26/09, dia 3, "Minhas mães e meu pai", de Lisa Cholodenko (Eua, 2010)

Comédia romântica. Duas mulheres casadas há muito tempo têm dois filhos com um mesmo doador de sêmen. Tudo vai nos conformes até que um dos filhos resolve conhecer o pai. O carinha vem chegando todo jeitosinho e traz reviravoltas ao status quo. Como toda comédia romântica, o filme tem a sua dose de doçura, bom humor e cenas engraçadinhas, mas também tem uma dose de chatice. É um filme legalzinho, mas não a tal Brastemp que andam anunciando. [Há quem ache inovadora a normalidade com que se apresenta o casal, mas o fato é que é normal, hello, século XXI, então a "sacada" de tratar como inovador o que é normal, deixa o filme previsível e arrastado, principalmente no terço final].

25/09, dia 2, "Terça depois do Natal", de Radu Muntean (Romênia, 2010)

Não te perdoo por me trair. Casal comum tem crise conjugal comum, porque o marido tem uma amante. Diálogos longos (muitas vezes longos demais) sobre arcadas dentárias e compras de Natal. O filme dá uma guinada quando o marido resolve contar pra mulher que vai partir pra outra. A mulher tira os óculos, dá alteração e o marido (a parte mais interessante do filme) não reage. Deixa o caos se auto-organizar. Ele é bem wu wei, filosofia oriental que preconiza que "tudo aquilo a que você resiste, persiste."

25/09, dia 2, "Ao mar", de Pedro Gonzalez-Rubio (México, 2009)

Mogli mexicano. Linda fábula sobre o encontro na natureza entre pai, avô e filho, um adorável menino de cinco anos. O filme quase inteiro se desenrola no Banco de Recifes de Chinchorro, um paraíso aquático no México. O pai, que separou-se da mãe italiana do menino, quer deixar-lhe como legado o seu dia-a-dia e a sua lida de pescador e amante do simples e do belo, já que Natan deve voltar para Roma no fim do filme. A câmera naturalista mostra tudo como é e isto encanta, exceção feita para os vegetarianos, por conta das muitas cenas dos peixes se debatendo antes de morrer. Destaque para a garça "Blanquita", que se torna amiga de Natan e de seu pai, para o choro do menino ao se despedir, para a natureza deslumbrante e para duas frases que pontuam o filme: "no hay pressa de llegar" [no hay mismo] e "velhos são os caminhos, nós continuamos andando." Partiu ao mar!

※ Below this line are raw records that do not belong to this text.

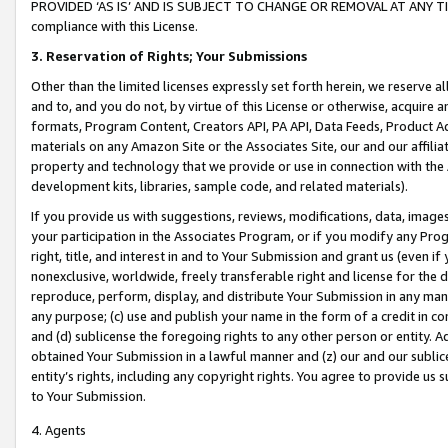
PROVIDED ‘AS IS’ AND IS SUBJECT TO CHANGE OR REMOVAL AT ANY TIME.”
compliance with this License.
3.
Reservation of Rights; Your Submissions
Other than the limited licenses expressly set forth herein, we reserve all 
and to, and you do not, by virtue of this License or otherwise, acquire an
formats, Program Content, Creators API, PA API, Data Feeds, Product 
materials on any Amazon Site or the Associates Site, our and our affili
property and technology that we provide or use in connection with the
development kits, libraries, sample code, and related materials).
If you provide us with suggestions, reviews, modifications, data, image
your participation in the Associates Program, or if you modify any Prog
right, title, and interest in and to Your Submission and grant us (even 
nonexclusive, worldwide, freely transferable right and license for the du
reproduce, perform, display, and distribute Your Submission in any man
any purpose; (c) use and publish your name in the form of a credit in c
and (d) sublicense the foregoing rights to any other person or entity. A
obtained Your Submission in a lawful manner and (z) our and our sublice
entity’s rights, including any copyright rights. You agree to provide us
to Your Submission.
4. Agents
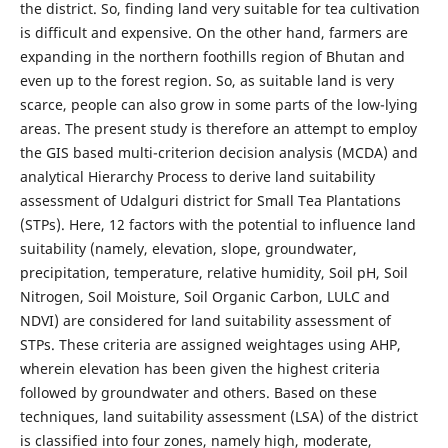
the district. So, finding land very suitable for tea cultivation
is difficult and expensive. On the other hand, farmers are
expanding in the northern foothills region of Bhutan and
even up to the forest region. So, as suitable land is very
scarce, people can also grow in some parts of the low-lying
areas. The present study is therefore an attempt to employ
the GIS based multi-criterion decision analysis (MCDA) and
analytical Hierarchy Process to derive land suitability
assessment of Udalguri district for Small Tea Plantations
(STPs). Here, 12 factors with the potential to influence land
suitability (namely, elevation, slope, groundwater,
precipitation, temperature, relative humidity, Soil pH, Soil
Nitrogen, Soil Moisture, Soil Organic Carbon, LULC and
NDVI) are considered for land suitability assessment of
STPs. These criteria are assigned weightages using AHP,
wherein elevation has been given the highest criteria
followed by groundwater and others. Based on these
techniques, land suitability assessment (LSA) of the district
is classified into four zones, namely high, moderate,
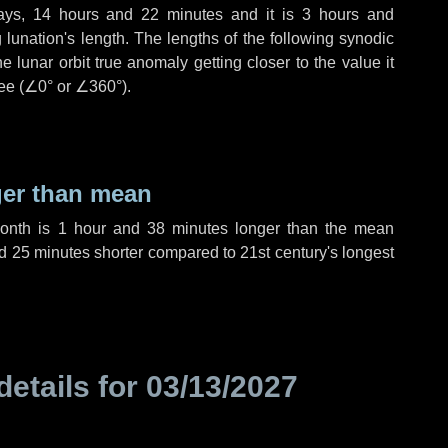
ays
,
14 hours
and
22 minutes
and it is
3 hours
and
lunation's length. The lengths of the following synodic
 lunar orbit true anomaly getting closer to the value it
ee (
∠0°
or
∠360°
).
ger than mean
month is
1 hour
and
38 minutes
longer than the mean
d
25 minutes
shorter compared to 21st century's longest
details for
03/13/2027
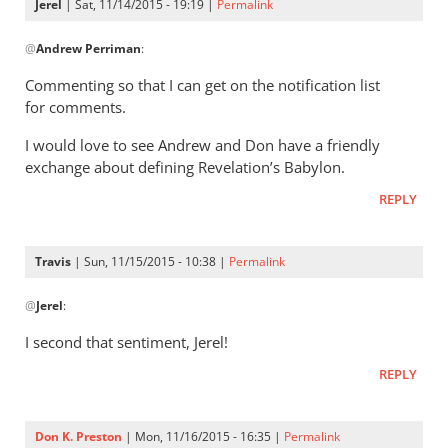
Jerel
| Sat, 11/14/2015 - 19:19 |
Permalink
In
@
Andrew Perriman
:
reply
to
Commenting so that I can get on the notification list
Don,
for comments.
I
I would love to see Andrew and Don have a friendly
remember
exchange about defining Revelation’s Babylon.
our
by
REPLY
Andrew
Perriman
Travis
| Sun, 11/15/2015 - 10:38 |
Permalink
In
@
Jerel
:
reply
to
I second that sentiment, Jerel!
Commenting
REPLY
so
that
I
Don K. Preston
| Mon, 11/16/2015 - 16:35 |
Permalink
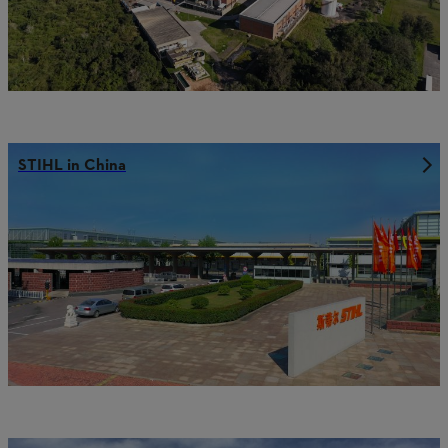
STIHL in China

25/09, dia 2, "Nossa vida exposta", de Ondi Timoner (Estados Unidos, 2009)

O palhaço Luvvy tá querendo aparecer. Doc multi-facetado díficil de digerir, mas que fica depois do filme como tema a ser investigado, debatido e deglutido. O protagonista é Josh Harris, um filho mal-amado que cresce e resolve aparecer sendo diferente dos demais. Nos anos 80, antevê que a Internet e a evasão da privacidade moverão o mundo. Ganha milhões com projetos de sua autoria como um bunker onde confina na virada do milênio dezenas de pessoas filmadas em todos os seus movimentos. Há uma sala com armas (sic), uma câmara de torturas (sic), drogas liberadas, etc, etc. No projeto seguinte, se auto-confina com a namorada. O viés do doc é: a tecnologia vai dominar as pessoas. Será? Josh pintou na tela como um cara extremamente egocentrado. A impressão que fica é a de que não importa a plataforma, o seu negócio é aparecer de qualquer maneira. Não há mocinhos nem vilões, mas um tema a ser debatido.

24/09, dia 1, "Amores Imaginários", de Xavier Dolan (Canadá, 2010)

Raspas e restos [não] me interessam. Triângulo amoroso não consegue emplacar o clássico quem-come-quem. Amigos, Francis & Marie, se apaixonam por Nico, novo amigo recém-chegado do interior, mas ambos se frustam, se estranham e deprimem. Nico é solar e fugidio, tem um quê de "Morte em Veneza" e de Louis Garrel, que aliás, faz uma ponta no filme. O excesso de cenas fragmentadas, de depoimentos dor-de-cotovelo de quase-anônimos e do uso do slow motion provoca um distanciamento entre o espectador e os personagens. Empatia também é quase amor. Ficou faltando. Vale registrar que os meninos são gatinhos e o Canadá rural é lindo.